***** TEKS YANG DITAMPILKAN

RADAR JOGJA – Kekosongan sejumlah posisi penting di Pemprov DIJ, khususnya di lingkungan sekretariat provinsi (setprov) seperti Sekprov dan asisten Sekprov, mestinya bisa diantisipasi sejak dini. Kejadian tersebut seolah-olah mengulang sejarah 25 tahun silam. Tepatnya menjelang Penjabat Gubernur DIJ Paku Alam VIII meninggal dunia pada 11 September 1998.

“Saat itu DIJ juga tidak memiliki Sekprov definitif. Sejak 1997 jabatan Sekprov dijalankan oleh pelaksana harian (Plh). Kondisinya seperti yang terjadi hari-hari ini,” ungkap anggota DPRD DIJ Arif Setiadi kemarin (7/3).

Dikatakan, di masa Orde Baru jabatan Sekprov disebut sekretaris wilayah daerah (Sekwilda). Pejabat lama Suprastowo terpilih sebagai pimpinan DPRD DIJ periode 1997-1999. Untuk mengisi kursi yang ditinggalkan Suprastowo, Paku Alam VIII menunjuk Soebekti Soenarto sebagai Plh Sekwilda DIJ. Jabatan sehari-hari Soebekti adalah asisten perekonomian dan pembangunan. Sebelumnya Soebekti pernah menjadi bupati Gunungkidul, daerah pemilihan (dapil) yang diwakili Arif.

“Sekarang pengalaman Plh Sekwilda Soebekti Soenarto diulang dengan penunjukan Plh Sekprov Wiyos Santoso,” ucap alumnus Jurusan Ilmu Pemerintahan Fisipol UGM ini.

Tak hanya Sekwilda dijalankan Plh. Dari catatan Arif, setelah Paku Alam VIII wafat, DIJ benar-benar mengalami kekosongan kepemimpinan. Sebab, Sekwilda kosong dan posisi gubernur serta wakil gubernur belum diisi.
Setelah Gubernur DIJ Hamengku Buwono IX meninggal pada 3 Oktober 1988, pemerintah pusat tidak langsung menunjuk Hamengku Buwono X sebagai gubernur. Namun menetapkan Paku Alam VIII sebagai penjabat gubernur dengan sebutan sehari-hari gubernur. Sedangkan posisi wakil gubernur dibiarkan kosong.

Paku Alam VIII wafat pada 11 September 1998. Gubernur definitif saat itu belum ditetapkan. Saat itu tiga posisi strategis pemprov benar-benar lowong. DIJ tidak memiliki gubernur, wakil gubernur dan Sekprov definitif.

**********

TUJUAN LATIHAN:
Tolong ambil dari teks tentang kekosongan jabatan di Pemprov DIJ seluruh bagian mulai dari "Tak hanya Sekwilda" sampai dengan "gubernur belum diisi.", tanpa mengubah satu kata pun. Baris-baris data berikut tidak diperlukan.

***** DATA MASUKAN

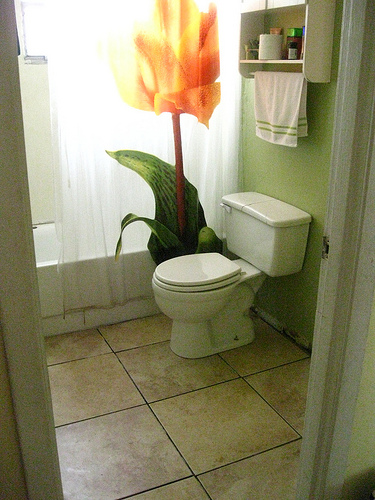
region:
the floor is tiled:
[86, 338, 227, 494]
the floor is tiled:
[92, 354, 223, 476]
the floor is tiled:
[55, 320, 211, 488]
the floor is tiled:
[82, 352, 218, 474]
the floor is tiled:
[78, 353, 208, 488]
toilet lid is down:
[150, 247, 241, 320]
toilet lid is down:
[144, 244, 231, 309]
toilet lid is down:
[150, 248, 251, 307]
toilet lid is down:
[145, 252, 265, 313]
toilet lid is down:
[138, 243, 235, 306]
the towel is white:
[247, 68, 312, 153]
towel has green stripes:
[247, 70, 311, 151]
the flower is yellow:
[117, 1, 229, 132]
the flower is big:
[105, 1, 229, 134]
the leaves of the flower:
[96, 136, 220, 259]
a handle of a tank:
[217, 195, 232, 218]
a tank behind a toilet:
[211, 184, 313, 280]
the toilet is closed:
[144, 241, 260, 366]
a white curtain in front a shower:
[46, 5, 258, 317]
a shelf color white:
[234, 2, 335, 92]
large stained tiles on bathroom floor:
[28, 298, 310, 496]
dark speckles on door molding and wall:
[0, 2, 60, 493]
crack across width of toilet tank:
[217, 186, 307, 276]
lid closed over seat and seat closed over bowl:
[150, 248, 260, 355]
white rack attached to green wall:
[232, 0, 335, 347]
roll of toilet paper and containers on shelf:
[235, 8, 304, 59]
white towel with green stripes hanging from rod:
[240, 66, 309, 145]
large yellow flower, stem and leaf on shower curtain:
[45, 0, 228, 315]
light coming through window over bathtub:
[11, 0, 155, 337]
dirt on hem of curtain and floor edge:
[58, 291, 313, 353]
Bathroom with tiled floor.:
[4, 3, 369, 491]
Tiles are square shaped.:
[142, 369, 298, 481]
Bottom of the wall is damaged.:
[251, 303, 312, 359]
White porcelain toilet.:
[150, 184, 310, 360]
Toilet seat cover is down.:
[145, 248, 240, 297]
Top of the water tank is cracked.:
[216, 194, 308, 209]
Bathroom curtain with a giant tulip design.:
[60, 0, 240, 306]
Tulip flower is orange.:
[124, 2, 223, 123]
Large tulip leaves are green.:
[101, 144, 221, 264]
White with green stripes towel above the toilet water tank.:
[244, 67, 308, 148]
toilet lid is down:
[147, 245, 239, 294]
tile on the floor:
[40, 304, 307, 499]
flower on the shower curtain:
[43, 1, 264, 309]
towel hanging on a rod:
[248, 66, 308, 150]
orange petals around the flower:
[96, 0, 225, 130]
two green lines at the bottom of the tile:
[254, 118, 300, 137]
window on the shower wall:
[21, 9, 58, 65]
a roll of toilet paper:
[252, 30, 287, 58]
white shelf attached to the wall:
[233, 2, 338, 86]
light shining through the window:
[19, 5, 60, 59]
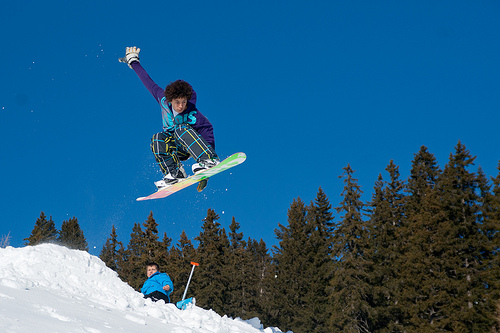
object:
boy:
[118, 46, 220, 192]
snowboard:
[136, 152, 247, 201]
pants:
[150, 124, 218, 177]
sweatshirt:
[130, 61, 215, 151]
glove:
[118, 46, 140, 69]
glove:
[197, 178, 210, 193]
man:
[141, 263, 175, 304]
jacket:
[140, 272, 174, 303]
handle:
[177, 261, 200, 310]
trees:
[403, 141, 500, 332]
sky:
[1, 0, 500, 259]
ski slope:
[0, 242, 281, 333]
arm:
[131, 62, 166, 102]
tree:
[326, 162, 385, 332]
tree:
[260, 186, 328, 333]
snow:
[222, 172, 234, 214]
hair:
[165, 79, 193, 102]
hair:
[146, 262, 159, 271]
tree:
[198, 208, 227, 318]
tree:
[27, 211, 58, 246]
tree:
[57, 217, 89, 252]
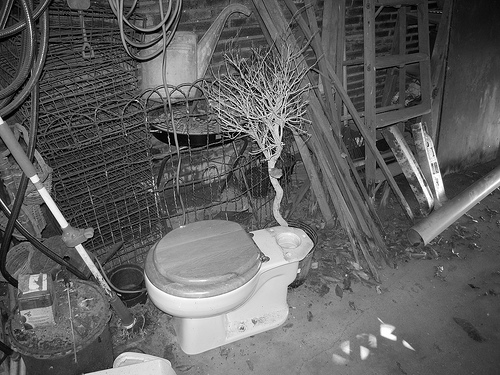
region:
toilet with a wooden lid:
[134, 215, 339, 358]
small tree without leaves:
[209, 41, 326, 223]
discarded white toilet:
[139, 216, 320, 361]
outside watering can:
[136, 2, 253, 117]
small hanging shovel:
[60, 0, 106, 68]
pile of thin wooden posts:
[249, 4, 432, 266]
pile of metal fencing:
[42, 40, 281, 260]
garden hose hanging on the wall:
[3, 2, 59, 245]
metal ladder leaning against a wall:
[331, 1, 451, 196]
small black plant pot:
[106, 262, 154, 304]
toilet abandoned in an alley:
[136, 210, 321, 360]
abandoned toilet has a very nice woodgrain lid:
[142, 205, 276, 322]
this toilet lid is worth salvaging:
[138, 210, 270, 311]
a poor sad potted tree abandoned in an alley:
[196, 9, 322, 292]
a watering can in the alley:
[126, 2, 259, 104]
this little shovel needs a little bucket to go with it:
[62, 1, 109, 63]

**********

JAWABAN ANDA:
Tak hanya Sekwilda dijalankan Plh. Dari catatan Arif, setelah Paku Alam VIII wafat, DIJ benar-benar mengalami kekosongan kepemimpinan. Sebab, Sekwilda kosong dan posisi gubernur serta wakil gubernur belum diisi.